### What this task involves
Transcribe each line of the material as it is, and drop any picture.

Start of Records shown

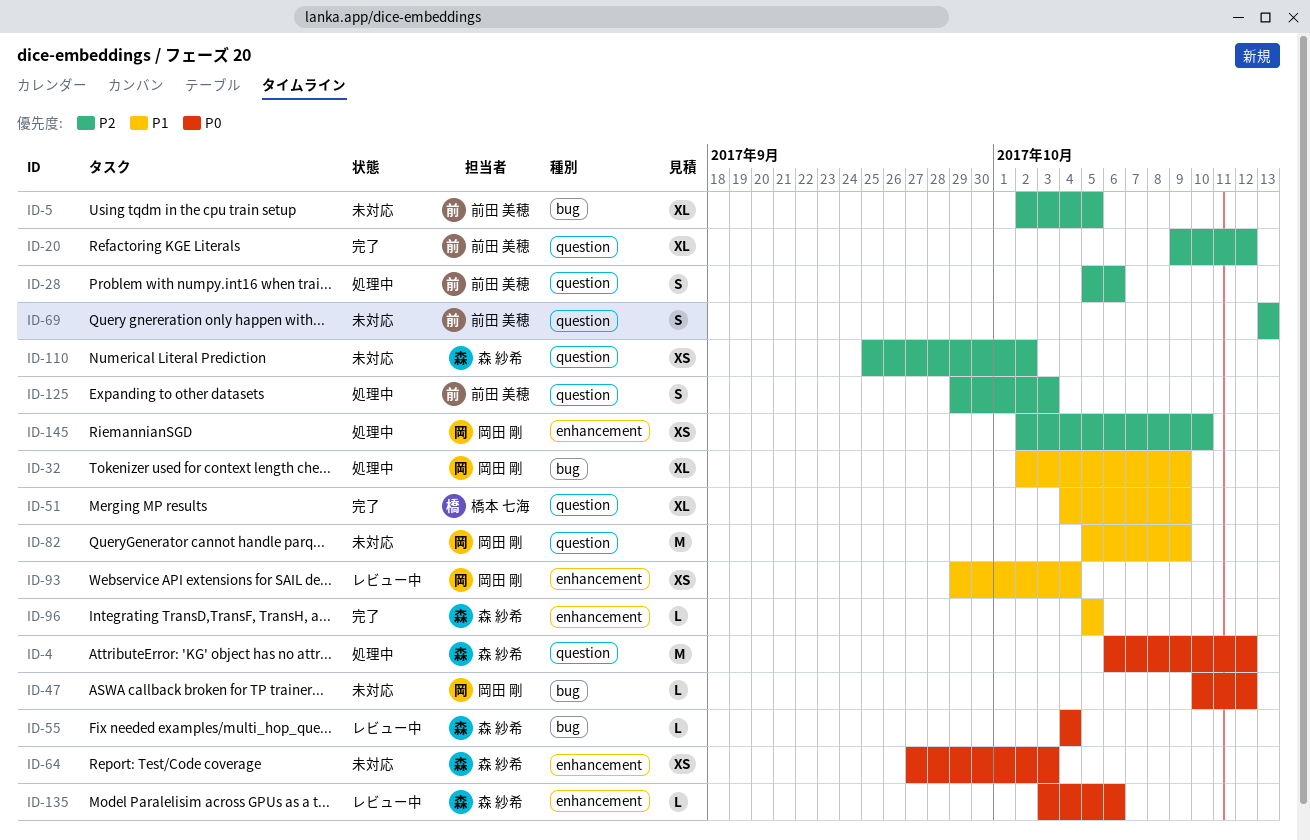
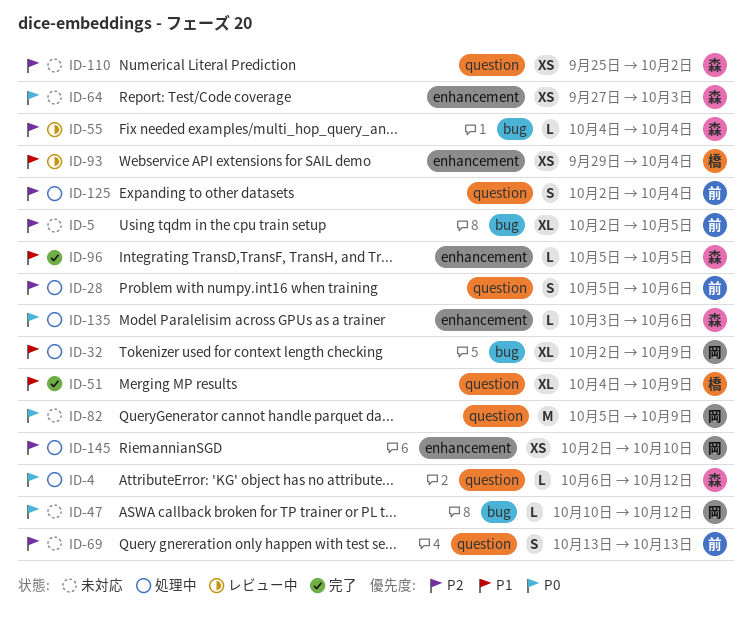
ID-4, estimate: M -> L
ID-20: present -> none
ID-55, priority: P0 -> P2
ID-82, priority: P1 -> P0
ID-93, owner: 岡田 剛 -> 橋本 七海
ID-125, start: Sep 29 -> Oct 2
ID-125, due: Oct 3 -> Oct 4
ID-135, status: レビュー中 -> 処理中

End of Records shown

### Output
ID-4, estimate: M -> L
ID-20: present -> none
ID-55, priority: P0 -> P2
ID-82, priority: P1 -> P0
ID-93, owner: 岡田 剛 -> 橋本 七海
ID-125, start: Sep 29 -> Oct 2
ID-125, due: Oct 3 -> Oct 4
ID-135, status: レビュー中 -> 処理中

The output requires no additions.